▶ What is required
Select all lines in the records that include "Business".

Saved data entries:
-- Opening Marker --

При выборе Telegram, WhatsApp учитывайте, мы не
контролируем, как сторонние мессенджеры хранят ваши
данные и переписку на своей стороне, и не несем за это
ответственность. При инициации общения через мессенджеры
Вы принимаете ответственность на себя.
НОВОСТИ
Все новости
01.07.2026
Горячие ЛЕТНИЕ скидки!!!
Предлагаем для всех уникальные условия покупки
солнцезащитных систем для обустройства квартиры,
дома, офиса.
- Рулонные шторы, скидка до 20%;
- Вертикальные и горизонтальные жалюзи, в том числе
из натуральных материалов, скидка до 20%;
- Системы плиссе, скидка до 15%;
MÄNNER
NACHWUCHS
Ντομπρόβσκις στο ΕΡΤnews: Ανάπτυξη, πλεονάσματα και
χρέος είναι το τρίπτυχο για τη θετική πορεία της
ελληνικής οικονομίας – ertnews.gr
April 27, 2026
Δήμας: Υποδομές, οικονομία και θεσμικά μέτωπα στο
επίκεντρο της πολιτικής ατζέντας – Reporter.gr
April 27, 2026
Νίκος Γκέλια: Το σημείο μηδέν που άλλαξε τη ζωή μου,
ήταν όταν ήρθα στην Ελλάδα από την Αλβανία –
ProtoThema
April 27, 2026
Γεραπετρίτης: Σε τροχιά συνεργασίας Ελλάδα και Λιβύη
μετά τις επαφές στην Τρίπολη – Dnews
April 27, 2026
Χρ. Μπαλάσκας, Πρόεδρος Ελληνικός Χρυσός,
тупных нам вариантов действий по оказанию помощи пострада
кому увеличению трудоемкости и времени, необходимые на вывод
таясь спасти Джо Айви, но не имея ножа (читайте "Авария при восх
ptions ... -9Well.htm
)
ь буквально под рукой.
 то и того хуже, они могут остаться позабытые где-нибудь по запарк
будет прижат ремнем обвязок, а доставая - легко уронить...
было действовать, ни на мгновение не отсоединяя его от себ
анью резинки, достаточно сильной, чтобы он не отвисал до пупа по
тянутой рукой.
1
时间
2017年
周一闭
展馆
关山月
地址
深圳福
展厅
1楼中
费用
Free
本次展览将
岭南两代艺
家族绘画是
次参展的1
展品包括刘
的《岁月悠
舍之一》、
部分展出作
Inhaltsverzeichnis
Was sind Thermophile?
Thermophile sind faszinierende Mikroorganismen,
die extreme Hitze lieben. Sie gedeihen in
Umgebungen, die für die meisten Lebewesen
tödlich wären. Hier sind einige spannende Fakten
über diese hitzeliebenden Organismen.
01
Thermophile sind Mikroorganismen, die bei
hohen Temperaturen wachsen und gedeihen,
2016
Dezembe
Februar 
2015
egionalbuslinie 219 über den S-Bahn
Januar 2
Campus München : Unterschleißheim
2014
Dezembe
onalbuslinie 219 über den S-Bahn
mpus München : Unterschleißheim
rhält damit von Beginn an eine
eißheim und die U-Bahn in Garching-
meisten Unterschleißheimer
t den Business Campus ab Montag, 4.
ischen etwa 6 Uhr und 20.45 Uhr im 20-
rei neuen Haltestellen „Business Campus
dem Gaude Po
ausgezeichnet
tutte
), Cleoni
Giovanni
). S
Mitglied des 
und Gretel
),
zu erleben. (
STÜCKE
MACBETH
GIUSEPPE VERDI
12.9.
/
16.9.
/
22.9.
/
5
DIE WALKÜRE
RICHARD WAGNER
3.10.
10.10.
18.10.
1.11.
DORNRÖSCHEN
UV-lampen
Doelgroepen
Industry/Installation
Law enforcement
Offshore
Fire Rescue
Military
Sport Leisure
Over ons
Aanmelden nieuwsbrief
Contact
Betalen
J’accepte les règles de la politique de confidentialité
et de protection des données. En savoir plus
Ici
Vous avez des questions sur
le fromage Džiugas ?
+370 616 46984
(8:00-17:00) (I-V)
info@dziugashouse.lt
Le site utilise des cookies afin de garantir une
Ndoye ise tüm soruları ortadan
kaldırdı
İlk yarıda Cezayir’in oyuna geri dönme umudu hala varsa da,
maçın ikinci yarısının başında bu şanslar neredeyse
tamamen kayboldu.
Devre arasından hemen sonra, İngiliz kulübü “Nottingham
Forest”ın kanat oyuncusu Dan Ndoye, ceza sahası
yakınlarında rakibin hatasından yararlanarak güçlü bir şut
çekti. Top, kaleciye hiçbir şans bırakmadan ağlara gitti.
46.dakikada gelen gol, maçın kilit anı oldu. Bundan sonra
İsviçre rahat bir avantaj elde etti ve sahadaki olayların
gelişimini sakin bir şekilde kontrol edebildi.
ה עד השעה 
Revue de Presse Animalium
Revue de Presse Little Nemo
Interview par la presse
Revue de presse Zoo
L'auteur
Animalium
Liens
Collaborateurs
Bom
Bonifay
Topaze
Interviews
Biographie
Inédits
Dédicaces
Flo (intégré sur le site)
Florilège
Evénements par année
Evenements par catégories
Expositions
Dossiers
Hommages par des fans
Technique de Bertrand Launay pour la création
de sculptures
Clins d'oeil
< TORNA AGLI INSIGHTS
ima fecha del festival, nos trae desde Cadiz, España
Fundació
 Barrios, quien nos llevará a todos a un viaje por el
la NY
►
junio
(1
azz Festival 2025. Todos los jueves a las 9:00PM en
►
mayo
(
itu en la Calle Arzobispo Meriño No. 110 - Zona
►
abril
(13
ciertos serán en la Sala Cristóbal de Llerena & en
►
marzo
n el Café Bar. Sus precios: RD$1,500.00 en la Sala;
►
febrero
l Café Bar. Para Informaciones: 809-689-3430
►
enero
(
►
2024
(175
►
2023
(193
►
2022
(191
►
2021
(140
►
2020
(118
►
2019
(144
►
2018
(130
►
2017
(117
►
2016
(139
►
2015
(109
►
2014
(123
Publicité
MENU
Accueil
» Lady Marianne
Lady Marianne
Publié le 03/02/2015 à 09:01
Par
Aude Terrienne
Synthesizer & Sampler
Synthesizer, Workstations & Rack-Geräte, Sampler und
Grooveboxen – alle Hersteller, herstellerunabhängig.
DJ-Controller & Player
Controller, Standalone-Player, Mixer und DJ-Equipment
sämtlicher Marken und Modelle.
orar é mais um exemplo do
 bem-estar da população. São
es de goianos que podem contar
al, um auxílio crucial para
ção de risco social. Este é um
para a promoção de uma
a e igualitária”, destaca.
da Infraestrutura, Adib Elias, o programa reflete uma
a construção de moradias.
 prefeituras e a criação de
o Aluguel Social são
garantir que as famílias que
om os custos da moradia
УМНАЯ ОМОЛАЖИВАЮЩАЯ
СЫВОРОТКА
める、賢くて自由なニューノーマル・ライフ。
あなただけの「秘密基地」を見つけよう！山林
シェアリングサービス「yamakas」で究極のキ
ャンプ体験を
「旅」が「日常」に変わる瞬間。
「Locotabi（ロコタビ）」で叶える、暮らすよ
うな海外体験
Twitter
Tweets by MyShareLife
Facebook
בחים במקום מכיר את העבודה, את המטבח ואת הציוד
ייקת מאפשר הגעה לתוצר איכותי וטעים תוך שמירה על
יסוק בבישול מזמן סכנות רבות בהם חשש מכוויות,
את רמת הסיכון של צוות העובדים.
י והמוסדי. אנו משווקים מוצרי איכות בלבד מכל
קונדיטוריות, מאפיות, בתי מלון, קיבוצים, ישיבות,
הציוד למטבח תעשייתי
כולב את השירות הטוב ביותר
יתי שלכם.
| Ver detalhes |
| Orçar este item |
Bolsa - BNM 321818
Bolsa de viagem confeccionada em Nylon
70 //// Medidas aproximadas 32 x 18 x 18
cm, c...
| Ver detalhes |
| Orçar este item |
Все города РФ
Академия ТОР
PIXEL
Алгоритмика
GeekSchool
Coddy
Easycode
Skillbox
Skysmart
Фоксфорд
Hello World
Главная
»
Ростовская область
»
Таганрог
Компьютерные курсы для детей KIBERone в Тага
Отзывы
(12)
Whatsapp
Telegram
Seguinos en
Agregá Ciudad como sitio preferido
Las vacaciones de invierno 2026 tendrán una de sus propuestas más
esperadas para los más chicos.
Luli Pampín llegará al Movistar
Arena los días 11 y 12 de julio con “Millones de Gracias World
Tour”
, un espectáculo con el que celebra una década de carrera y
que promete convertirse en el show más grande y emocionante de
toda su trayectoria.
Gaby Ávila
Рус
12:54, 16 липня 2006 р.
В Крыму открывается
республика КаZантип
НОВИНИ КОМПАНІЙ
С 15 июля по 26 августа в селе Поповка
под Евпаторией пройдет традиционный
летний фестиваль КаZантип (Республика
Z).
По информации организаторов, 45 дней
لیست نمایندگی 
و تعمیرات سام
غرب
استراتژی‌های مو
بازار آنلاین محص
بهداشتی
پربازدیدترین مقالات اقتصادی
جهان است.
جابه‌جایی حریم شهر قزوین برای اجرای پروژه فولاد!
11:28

-- Closing Marker --

▶ Final answer
t den Business Campus ab Montag, 4.
rei neuen Haltestellen „Business Campus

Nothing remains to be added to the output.